After building a team for your expedition, the next step you can take is to Train Rigorously. You can start your training session at least a year earlier to build your endurance and familiarity with technical climbing. Likewise, include more cardio exercises on your route, like running, biking, and swimming, improving your stamina overall. Also, include strength training in your training session especially targeting your legs and core muscles. You can start by planning a multi-day hike with heavier packs to tackle the long hikes through the rough terrain while carrying gear and clothing.
Plan Your Route
There are six peaks in the Gasherbrum range, meaning there will be many routes with varying difficulty to ascend. Work with your team and other experts to select the route matching your team’s collective experiences and equipment with your own.

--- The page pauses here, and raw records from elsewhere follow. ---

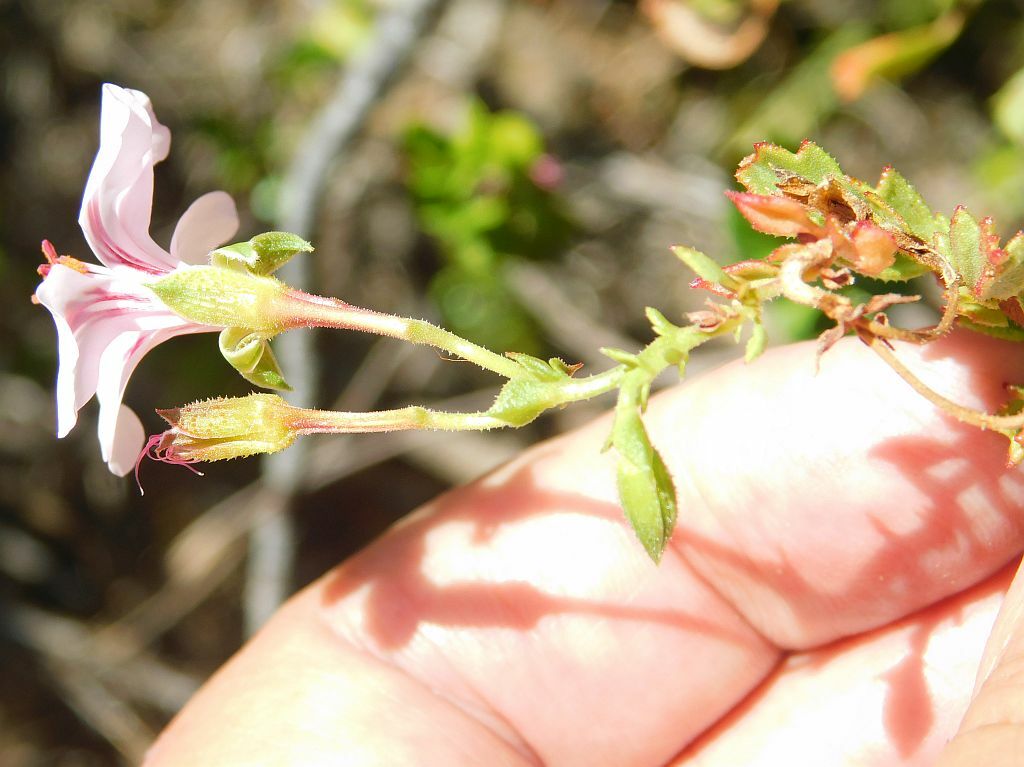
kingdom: Plantae
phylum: Tracheophyta
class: Magnoliopsida
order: Geraniales
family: Geraniaceae
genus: Pelargonium
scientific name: Pelargonium hermaniifolium
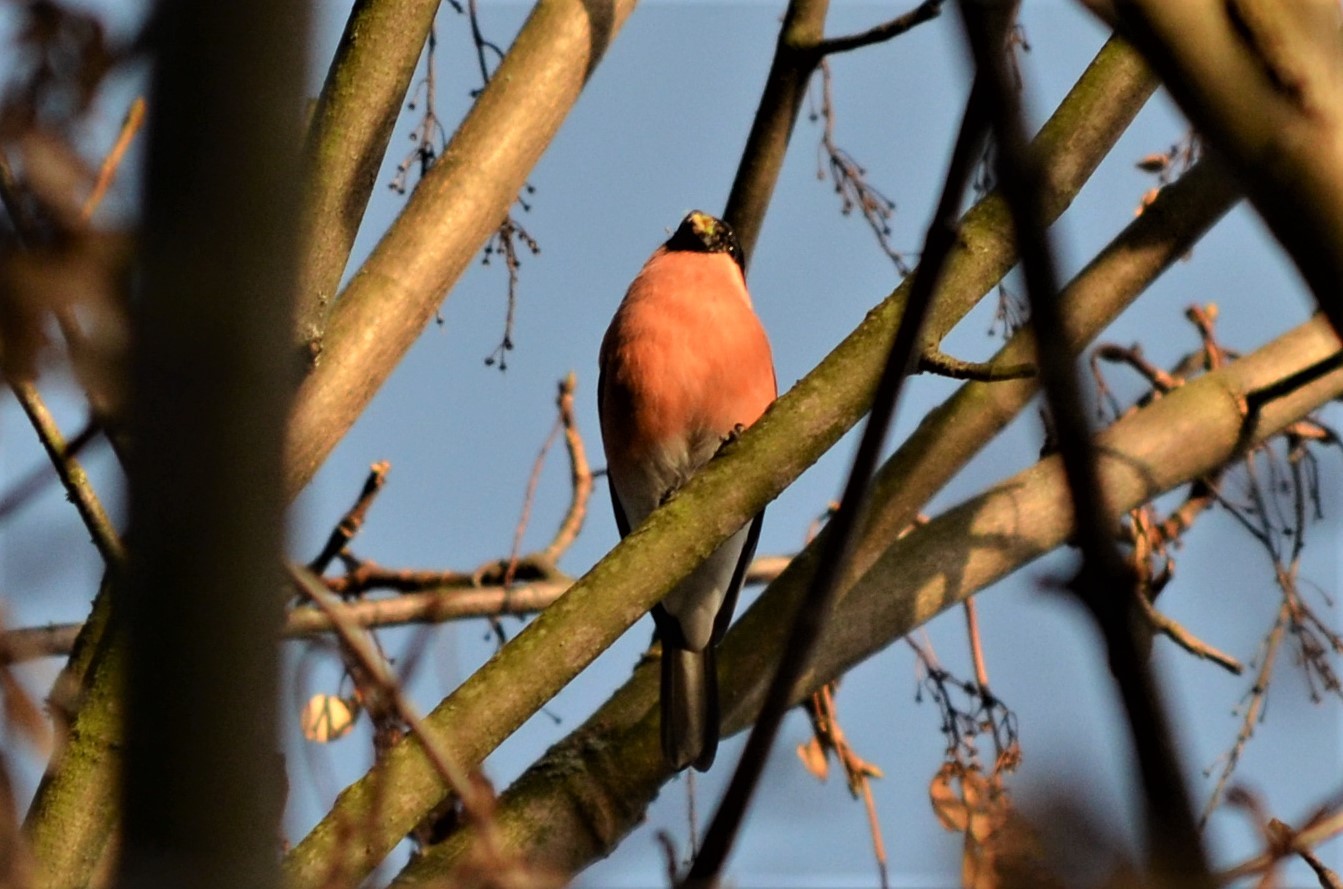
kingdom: Animalia
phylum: Chordata
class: Aves
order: Passeriformes
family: Fringillidae
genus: Pyrrhula
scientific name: Pyrrhula pyrrhula
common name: Eurasian bullfinch
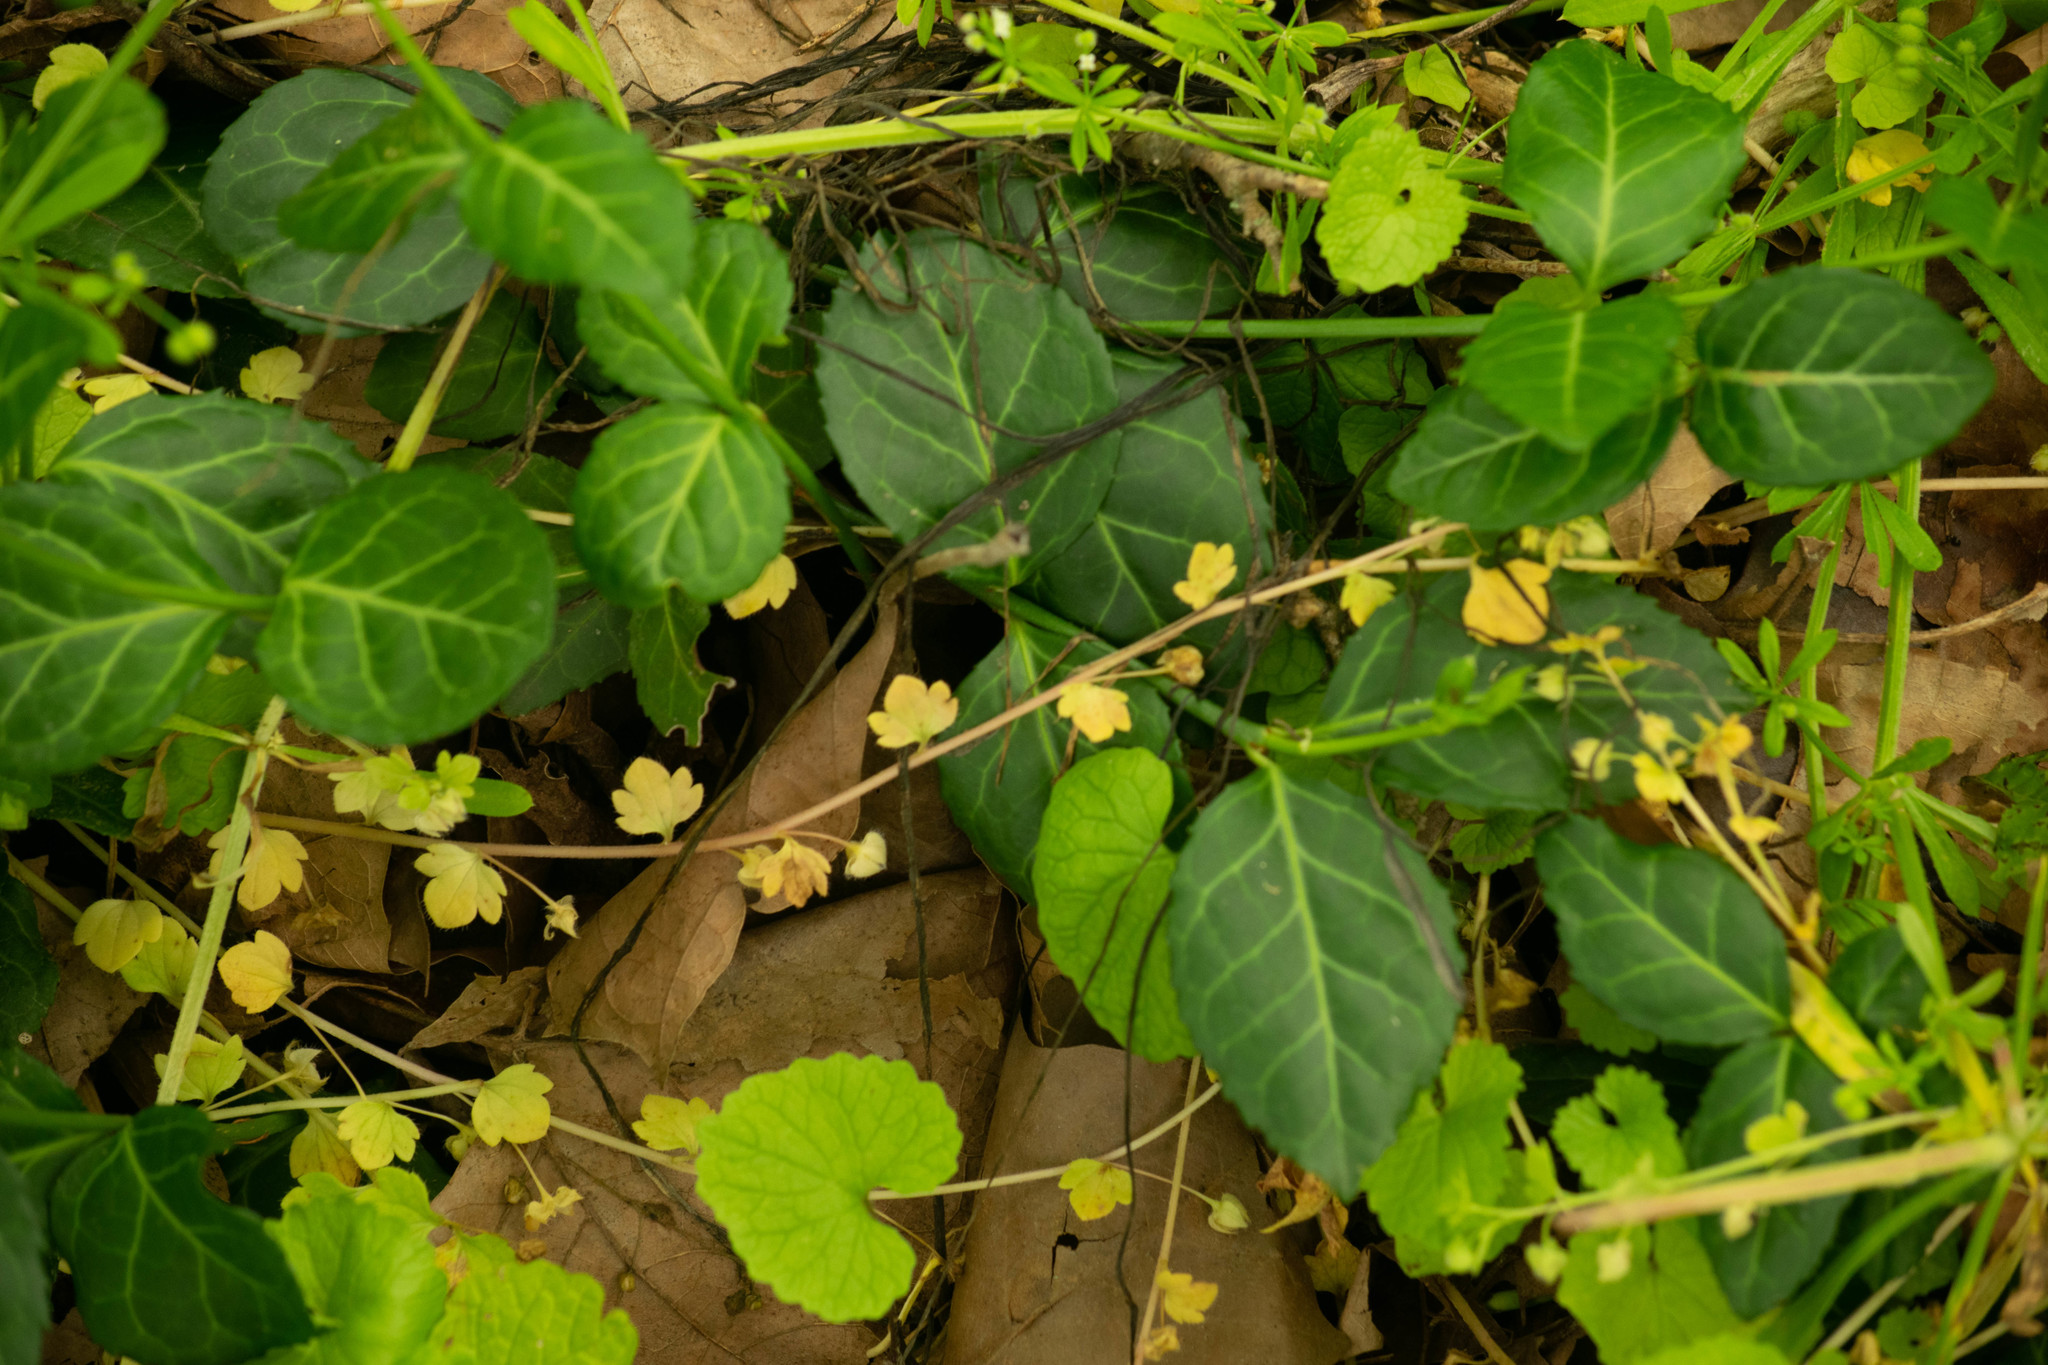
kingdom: Plantae
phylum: Tracheophyta
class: Magnoliopsida
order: Celastrales
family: Celastraceae
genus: Euonymus
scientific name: Euonymus fortunei
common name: Climbing euonymus
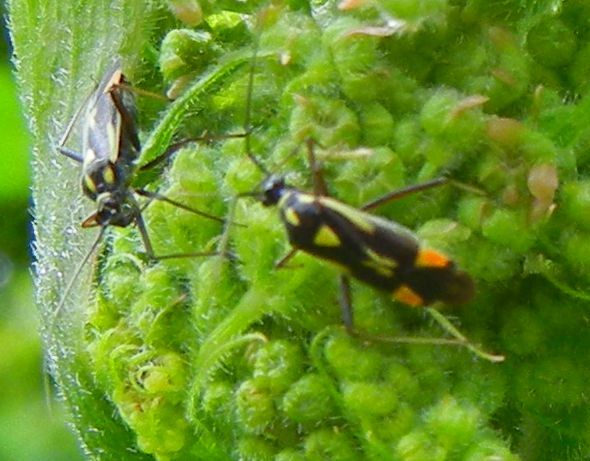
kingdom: Animalia
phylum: Arthropoda
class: Insecta
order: Hemiptera
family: Miridae
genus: Grypocoris
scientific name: Grypocoris stysi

The easier route to the summit will take around 4 to 6 weeks round trip, while the harder route will normally require about two months or more. Also, study the detailed topography maps and read the previous expedition’s summit records to choose the best possible route for your team.
Mountaineering becomes easier when you have all the high-quality required gear for your expedition. The gear pack Essentials include insulated jackets, thermal layers, waterproof pants, mountaineering boots, gloves, hats, tents, sleeping bags, and more. Don’t skip quality; your team’s safety depends on your choice.
Obtain Necessary Permits
Permits are mandatory for Gasherbrum peaks expeditions. You must acquire a permit to climb the peak issued by the Government of Pakistan. The permits for climbing the peak normally should be obtained 6-12 months before your expedition. You must provide details about your team members’ planned routes, equipment, and experience to issue permits.
Get Insights On:
All Gasherbrum ranges vary in height and provide a beautiful experience for any mountaineers wanting to reach its top. The peaks can be considered as challenging as Mt k2, but with proper planning and preparation, a Gasherbrum expedition can be the pinnacle of any mountaineer’s career. Therefore take your time, prepare well, and don’t rush the climb itself.